### Selected text
= Beginning of Section =

Woe to the drama if unexpected actors enter the stage, spontaneous maskless individuals and troupes with tongue. For someone will lose their point of view and will not spot hope at the bottom of Pandora’s box.
Attila seems to warn that cultural decline is a self-imposed ailment, inevitable only when we fall into the wrong perspective, the wrong relationship with Nature. It starts with the over-coding of reality, scientific determinism, and the tyranny of efficient causality. (In the novel, these are often symbolized by lineal descent or paternity.)
When the adventure of Life is mapped and predicted, from past to future, from simple to complex, from initial brutality to emerging intelligence (the life-cycle of virtual cellular automata), a culture is bound to apply those lessons to itself, anxiously looking for signs of decadence and airing out self-fulfilling prophecies of doom. Choosing to value Life over Mechanism doesn’t challenge the framework if one has already accepted the premise that life forms are only temporary impediments on the way to thermodynamic expenditure. As freedom is foreclosed and senescence foretold, Vitalism can only connive with determinism by casting all its hopes on ever-diminishing “untapped” resources, overvaluing opaqueness, violence and cruelty as manifestations of cultural youth.

= End of Section =

### Brief A
In the passage on cultural decline, what does Vitalism overvalue as manifestations of cultural youth?
The passage on cultural decline and the rows have no connection to each other.

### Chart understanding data
= Beginning of Section =

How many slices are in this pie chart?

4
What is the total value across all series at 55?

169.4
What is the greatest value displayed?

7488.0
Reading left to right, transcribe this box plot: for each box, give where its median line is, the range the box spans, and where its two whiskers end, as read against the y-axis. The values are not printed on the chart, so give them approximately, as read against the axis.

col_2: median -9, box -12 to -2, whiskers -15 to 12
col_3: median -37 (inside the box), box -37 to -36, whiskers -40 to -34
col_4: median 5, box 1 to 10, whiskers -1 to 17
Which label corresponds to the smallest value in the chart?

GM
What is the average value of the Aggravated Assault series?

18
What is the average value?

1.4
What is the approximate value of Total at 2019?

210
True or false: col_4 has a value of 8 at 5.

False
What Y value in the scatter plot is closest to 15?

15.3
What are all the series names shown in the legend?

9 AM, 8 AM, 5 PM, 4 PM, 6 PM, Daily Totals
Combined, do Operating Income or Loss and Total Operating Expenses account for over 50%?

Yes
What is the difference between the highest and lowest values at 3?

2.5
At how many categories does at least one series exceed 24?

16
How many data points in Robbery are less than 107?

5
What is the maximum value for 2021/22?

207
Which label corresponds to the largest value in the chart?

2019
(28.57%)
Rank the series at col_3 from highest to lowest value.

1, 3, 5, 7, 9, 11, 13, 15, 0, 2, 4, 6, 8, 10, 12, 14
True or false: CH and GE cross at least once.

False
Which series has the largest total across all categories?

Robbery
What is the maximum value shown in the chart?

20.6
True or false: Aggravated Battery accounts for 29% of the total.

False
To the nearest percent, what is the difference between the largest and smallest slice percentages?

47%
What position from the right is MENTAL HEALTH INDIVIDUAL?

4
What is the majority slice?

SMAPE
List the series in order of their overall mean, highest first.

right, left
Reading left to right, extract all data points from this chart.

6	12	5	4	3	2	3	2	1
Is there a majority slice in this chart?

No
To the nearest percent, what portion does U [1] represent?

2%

= End of Section =

### Brief B
Convert the rows from their start through the line containing "What is the greatest value displayed?" into a numbered list, leaving out any blank lines.

### Answer space A
Opaqueness, violence and cruelty.

### Answer space B
1. How many slices are in this pie chart?
2. 4
3. What is the total value across all series at 55?
4. 169.4
5. What is the greatest value displayed?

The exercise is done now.